Garry L. Whiteley Petitioner, v. the United States Postal Service, Respondent, 848 F.2d 1244 (Fed. Cir. 1988)

Annotate this Case
U.S. Court of Appeals for the Federal Circuit - 848 F.2d 1244 (Fed. Cir. 1988) May 10, 1988

Before MARKEY, Chief Judge, FRIEDMAN, Circuit Judge and BALDWIN, Senior Circuit Judge.

PER CURIAM.


DECISION

The final decision of the Merit Systems Protection Board (Board), No. DA07528710185, affirming the United States Postal Service's (agency's) removal of Garry L. Whiteley (Whiteley) for falsifying a form CA-1, federal employee's notice of traumatic injury and claim for continuation of pay/compensation, is affirmed.

OPINION

Substantial evidence supports the board's finding that Whiteley falsified the form CA-1. See Consolidated Edison Co. v. National Labor Relations Board, 305 U.S. 197, 229 (1938) (substantial evidence is "such relevant evidence as a reasonable mind might accept as adequate to support a conclusion"). Whiteley's attempt to impugn Lukenbill's credibility fails to establish that his testimony was "inherently improbable or discredited by undisputed evidence or physical fact," Hagmeyer v. Department of the Treasury, 757 F.2d 1281, 1284 (Fed. Cir. 1985). We have been shown no reason for overturning the credibility determinations of the administrative judge, who heard the witnesses at the hearing and saw their demeanor. Griessenauer v. Department of Energy, 754 F.2d 361, 364 (Fed. Cir. 1985); see also Hambsch v. Department of the Treasury, 796 F.2d 430, 436 (Fed. Cir. 1986).

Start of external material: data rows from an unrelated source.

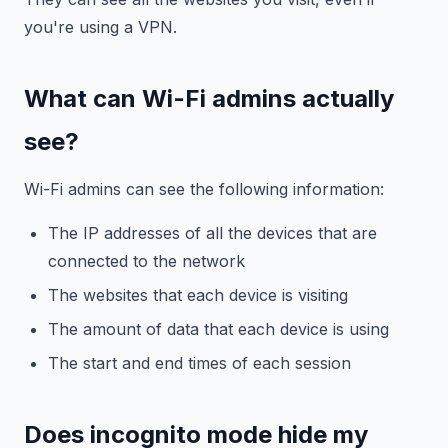
you're using a VPN.
What can Wi-Fi admins actually
see?
Wi-Fi admins can see the following information:
The IP addresses of all the devices that are
connected to the network
The websites that each device is visiting
The amount of data that each device is using
The start and end times of each session
Does incognito mode hide my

The board did not err in rejecting Whiteley's "motion for dismissal under the staleness doctrine." The agency acted promptly once it learned of the falsification. The argument for dismissal for delay caused by Whiteley's own falsification action is fallacious. Further, we agree with the board that Whiteley did not show harm as a result of the delay. See Shaw v. United States Postal Service, 697 F.2d 1078, 1080-81 (1983).

The administrative judge did not abuse her discretion in denying Whiteley's request to call Mr. Elbon. See Hambsch, 796 F.2d at 435; 5 C.F.R. Sec. 1201.62(a) (1987). Whiteley's offer of proof below did not establish that such testimony would have been relevant, nor did its exclusion under those circumstances deprive Whiteley of a full and fair hearing.

Finally, substantial evidence supports the administrative judge's determination that the agency weighed relevant factors as prescribed in Douglas v. Veterans Administration, 5 MSPB 313 (1981), before proposing Whiteley's removal. There is no support for Whiteley's assertion that the "trial court judge [sic] wholly failed to consider" mitigating circumstances and alternative punishment. We have been shown no reason to disturb the agency's choice of penalty. See Yeschick v. Department of Transportation, 801 F.2d 383, 384-85 (Fed. Cir. 1986); DeWitt v. Department of the Navy, 747 F.2d 1442, 1445 (Fed. Cir. 1984), cert. denied, 470 U.S. 1054 (1985).